Converse filed a complaint at the International Trade Commission (ITC) seeking an order blocking the importation of several shoes that Converse alleged to infringe Converse’s trade dress rights in three design elements on the mid-sole of Converse’s All Star shoes.
Converse asserted trade dress rights in the “design of the two stripes on the midsole of the shoe, the design of the toe cap, the design of the multi-layered toe bumper featuring diamonds and line patterns, and the relative position of these elements to each other.”
Here, the design elements of the shoe are product design trade dress, for which the owner must show that these design elements have acquired distinctiveness in the relevant market place. If the owner fails to show acquired distinctiveness, then it does not have trademark rights to enforce.
Third party use of a mark is relevant to whether a trademark has acquired distinctiveness in the relevant market place. If many third parties use a mark, then it is less likely that this mark will be recognized in the marketplace as associated with one source of goods or services.

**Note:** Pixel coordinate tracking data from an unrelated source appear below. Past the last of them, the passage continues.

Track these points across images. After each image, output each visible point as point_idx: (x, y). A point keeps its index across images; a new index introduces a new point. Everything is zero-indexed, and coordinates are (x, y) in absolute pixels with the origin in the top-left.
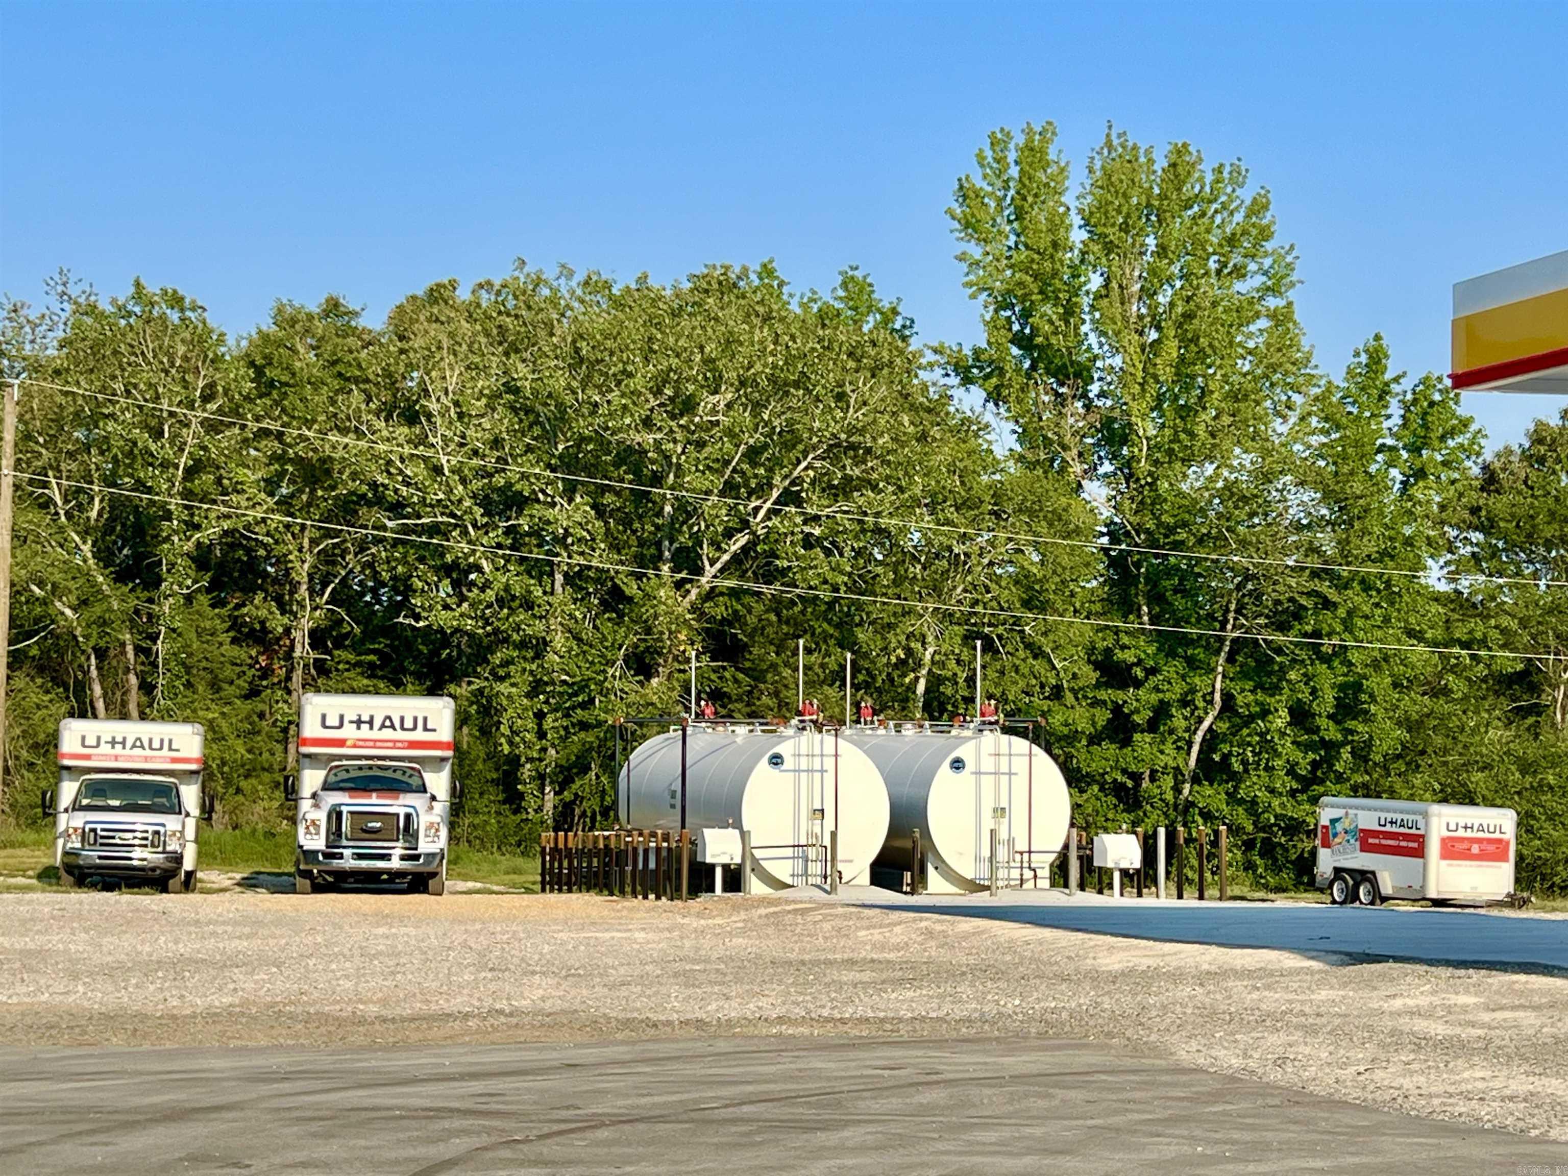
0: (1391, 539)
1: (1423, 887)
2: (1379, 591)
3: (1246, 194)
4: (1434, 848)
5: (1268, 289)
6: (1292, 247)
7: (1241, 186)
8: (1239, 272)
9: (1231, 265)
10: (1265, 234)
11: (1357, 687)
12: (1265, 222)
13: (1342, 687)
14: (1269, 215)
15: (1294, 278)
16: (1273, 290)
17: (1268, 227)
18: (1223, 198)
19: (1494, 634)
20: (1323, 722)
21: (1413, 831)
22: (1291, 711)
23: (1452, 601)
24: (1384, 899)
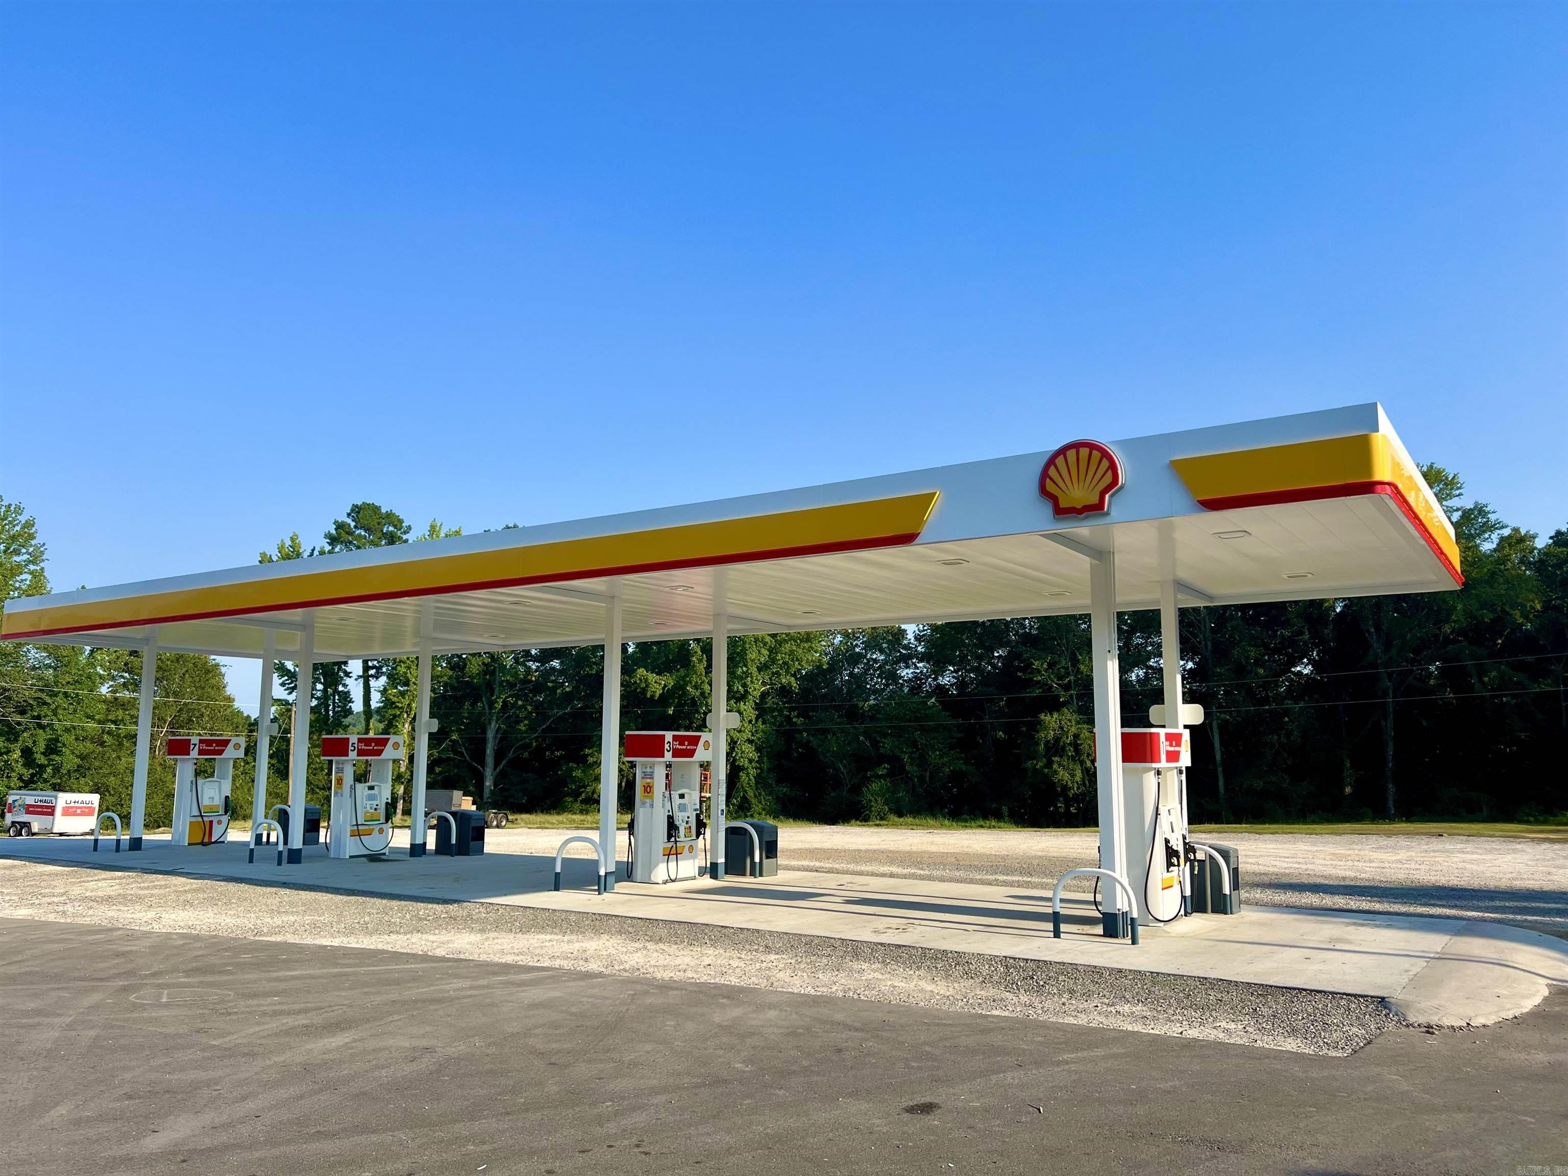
0: (81, 675)
1: (52, 828)
2: (72, 698)
3: (23, 519)
4: (58, 811)
5: (30, 561)
6: (44, 544)
7: (20, 514)
8: (17, 552)
9: (12, 549)
10: (32, 537)
11: (57, 740)
12: (32, 531)
13: (50, 740)
14: (34, 529)
15: (44, 558)
16: (34, 562)
17: (33, 534)
18: (10, 519)
19: (128, 717)
20: (38, 756)
21: (50, 804)
22: (22, 751)
23: (112, 703)
24: (34, 834)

The defendants in the ITC proceeding asserted that the design elements had not acquired distinctiveness. They relied, in part, on evidence of third party designs. Some of those third party design usages were old.
The Federal Circuit said that the ITC erred by too heavily relying on prior uses long predating the first infringing uses and the date of registration in Converse, Inc. v. ITC, No. 2016-2467 (Fed. Cir. 2018). The court relied on Section 2(f) of the Lanham Act to find that the five year period prior to the relevant date was the most relevant time frame to consider third party use.
Generally a trademark owner must show acquired distinctiveness prior to the date when the first alleged infringement occurred by the other party. Therefore, the first use by the the other party is generally the relevant date (or the date of registration, if a trademark registration is at issue).
The court said that “Consumers are more likely to remember and be impacted in their perceptions by third-party uses within five year and less likely with respect to older uses.” It continued that “uses older than five years should only be considered relevant if there is evidence that such uses were likely to have impacted consumers’ perceptions of the mark as of the relevant date.”